After a court order, this information is back online – with a disclaimer about “gender ideology” which readers should discount.
Fear of Questions
Science is all about asking hard questions, not censoring them. Questioning conventional thinking about obesity is what has brought us dramatic advances for dealing with it. Banning hard questions will only serve to slow scientific progress. If we truly want to make America great, we will encourage, not restrain, scientific inquiry.
Click here for the commentary by Alladina, Hardin, and Rabin, here, here, here, and here for further perspective.

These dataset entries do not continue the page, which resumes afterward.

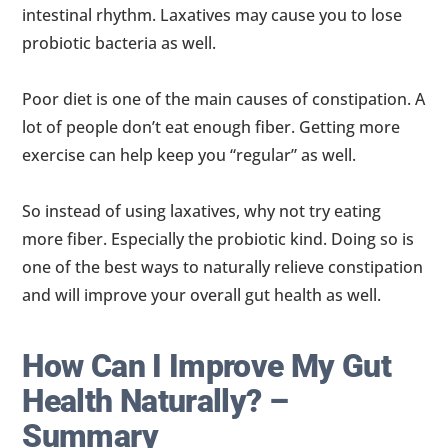
intestinal rhythm. Laxatives may cause you to lose
probiotic bacteria as well.
Poor diet is one of the main causes of constipation. A
lot of people don’t eat enough fiber. Getting more
exercise can help keep you “regular” as well.
So instead of using laxatives, why not try eating
more fiber. Especially the probiotic kind. Doing so is
one of the best ways to naturally relieve constipation
and will improve your overall gut health as well.
How Can I Improve My Gut
Health Naturally? –
Summary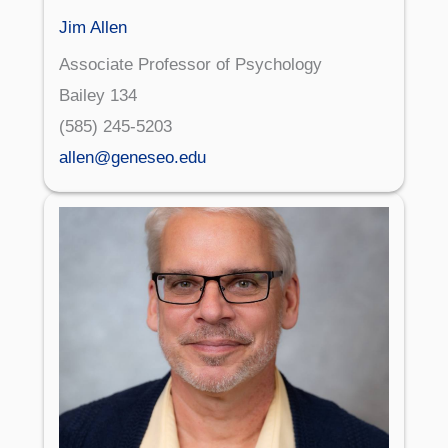
Jim Allen
Associate Professor of Psychology
Bailey 134
(585) 245-5203
allen@geneseo.edu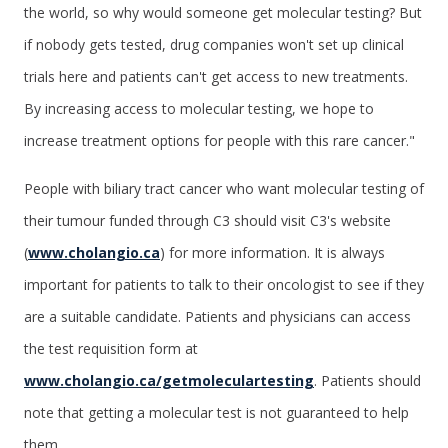
the world, so why would someone get molecular testing? But
if nobody gets tested, drug companies won't set up clinical
trials here and patients can't get access to new treatments.
By increasing access to molecular testing, we hope to
increase treatment options for people with this rare cancer."
People with biliary tract cancer who want molecular testing of
their tumour funded through C3 should visit C3's website
(
www.cholangio.ca
) for more information. It is always
important for patients to talk to their oncologist to see if they
are a suitable candidate. Patients and physicians can access
the test requisition form at
www.cholangio.ca/getmoleculartesting
. Patients should
note that getting a molecular test is not guaranteed to help
them.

Silence, painting by Henry Fuseli / Wikimedia Commons. Read more about this artwork here.
Subscribe by email to follow the accumulating evidence and observations that shape our view of health, obesity, and policy.
February 19, 2025
February 19, 2025 at 7:02 am, Joe Gitchell said:
Thank you, Ted, for this thoughtful and careful update on these critical issues.
It is frustrating to see that, at least from my perspective, Free Speech and Freedom of Inquiry are more about Power than Principles.

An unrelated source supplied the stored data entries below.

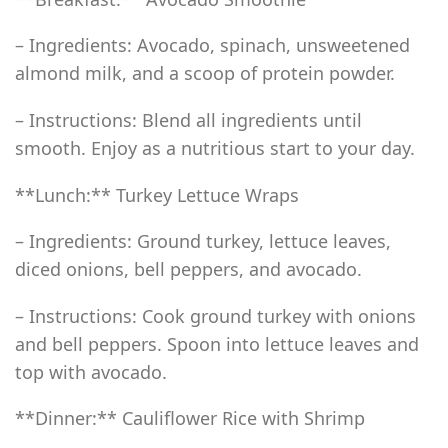
– Ingredients: Avocado, spinach, unsweetened
almond milk, and a scoop of protein powder.
– Instructions: Blend all ingredients until
smooth. Enjoy as a nutritious start to your day.
**Lunch:** Turkey Lettuce Wraps
– Ingredients: Ground turkey, lettuce leaves,
diced onions, bell peppers, and avocado.
– Instructions: Cook ground turkey with onions
and bell peppers. Spoon into lettuce leaves and
top with avocado.
**Dinner:** Cauliflower Rice with Shrimp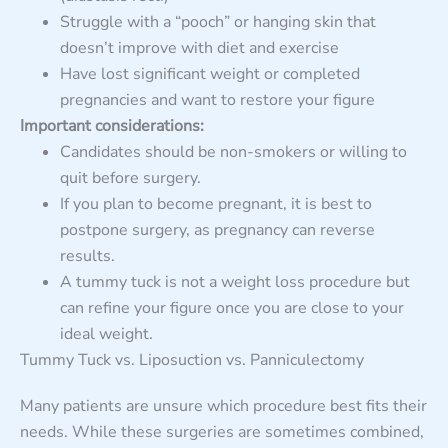
Struggle with a “pooch” or hanging skin that
doesn’t improve with diet and exercise
Have lost significant weight or completed
pregnancies and want to restore your figure
Important considerations:
Candidates should be non-smokers or willing to
quit before surgery.
If you plan to become pregnant, it is best to
postpone surgery, as pregnancy can reverse
results.
A tummy tuck is not a weight loss procedure but
can refine your figure once you are close to your
ideal weight.
Tummy Tuck vs. Liposuction vs. Panniculectomy
Many patients are unsure which procedure best fits their
needs. While these surgeries are sometimes combined,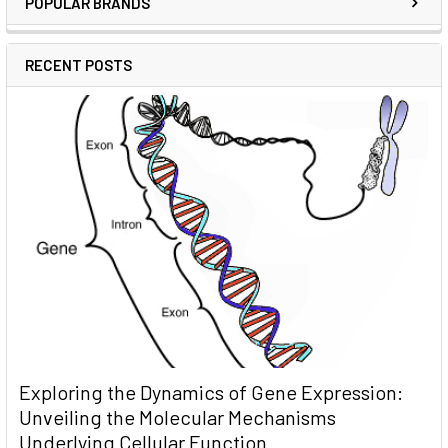
POPULAR BRANDS
RECENT POSTS
Exploring the Dynamics of Gene Expression:
Unveiling the Molecular Mechanisms
Underlying Cellular Function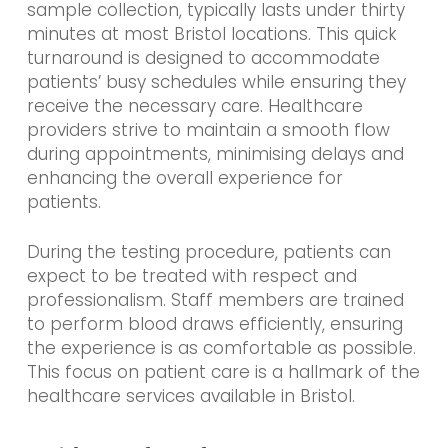
sample collection, typically lasts under thirty
minutes at most Bristol locations. This quick
turnaround is designed to accommodate
patients’ busy schedules while ensuring they
receive the necessary care. Healthcare
providers strive to maintain a smooth flow
during appointments, minimising delays and
enhancing the overall experience for
patients.
During the testing procedure, patients can
expect to be treated with respect and
professionalism. Staff members are trained
to perform blood draws efficiently, ensuring
the experience is as comfortable as possible.
This focus on patient care is a hallmark of the
healthcare services available in Bristol.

And I cannot resist noting that those decrying censorship and muzzles were comfortable applying those tools to voices they found objectionable not so long ago. Granted, not the most sympathetic voices (like mine!), but isn’t that the point of Free Speech (if we are to get our John Stuart Mill on?)?

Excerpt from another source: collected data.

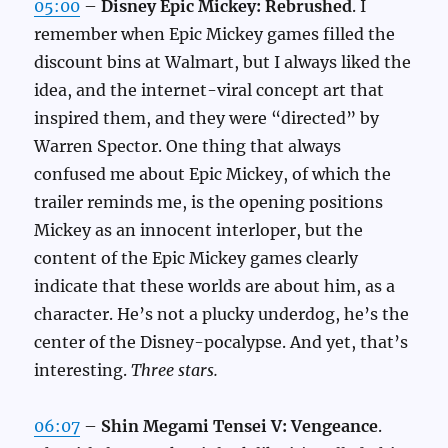
05:00
–
Disney Epic Mickey: Rebrushed
. I
remember when Epic Mickey games filled the
discount bins at Walmart, but I always liked the
idea, and the internet-viral concept art that
inspired them, and they were “directed” by
Warren Spector. One thing that always
confused me about Epic Mickey, of which the
trailer reminds me, is the opening positions
Mickey as an innocent interloper, but the
content of the Epic Mickey games clearly
indicate that these worlds are about him, as a
character. He’s not a plucky underdog, he’s the
center of the Disney-pocalypse. And yet, that’s
interesting.
Three stars.
06:07
–
Shin Megami Tensei V: Vengeance
.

As just the most recent and discomfiting example, see Brad Rodu’s post from yesterday below about the cancellation (3 times!) of a CME program about nicotine.
https://rodutobaccotruth.blogspot.com/2025/02/termination-of-tobacco-harm-reduction.html?fbclid=IwY2xjawIh1ZFleHRuA2FlbQIxMAABHUeWGEZFlkvcpHsVQjSKaBoEUcIHnDJ_zxXUVQYyHXK3B8L3pjxmvfJxiw_aem_lv4BZm3pQ4SrUCpclLARuQ
Joe
Disclosure: My employer, Pinney Associates, Inc., provides consulting to Juul Labs on nicotine vapor for tobacco harm reduction & Philip Morris Intl solely on US regulatory pathways for non-combustible, non-tobacco, nicotine products.
February 19, 2025 at 8:30 am, David Brown said:
Science is about establishing certainty in terms of explaining how the real World works. For many years, epidemiologists have controlled the diet/disease narrative. “Lands and other biochemists decry what they see as a complete dismissal of the biochemistry of essential fatty acids in making dietary recommendations. But to that critique, Harris says public health policy should be dictated by clinical trial data. “You don’t do it by looking at biochemical pathways,” he says. “You look at randomized controlled trials and population cohort studies where disease endpoints are being measured. That’s what you care about.” https://www.asbmb.org/asbmb-today/science/110212/an-essential-debate
So, for upwards of 60 years public health dietary advice has been shaped by American Heart Association dogma which mischaracterizes saturated fats. https://pubmed.ncbi.nlm.nih.gov/36477384/
February 19, 2025 at 9:19 am, Ted said:
No, David, science is not about certainty.
https://newrepublic.com/article/118655/theoretical-phyisicist-explains-why-science-not-about-certainty
Rather, science is all about finding the most reliable way of thinking at the present level of knowledge. As knowledge keeps growing, scientific thinking evolves on any given subject.
February 19, 2025 at 7:33 pm, Christine Rosenbloom said:
This is so distressing. We are in Indonesia where the country motto is “unity in diversity.”
February 20, 2025 at 7:52 am, Michael Jones said:
Unfortunately, folks on both sides continue talking past each. Perfectly benign words, such as diversity and inclusion and equity, have been high-jacked and politicized such that they no longer have the same meaning. We can no longer just assume the meaning being placed upon it by the use of the words themselves; in some cases it’s quite literally come to mean it’s opposite.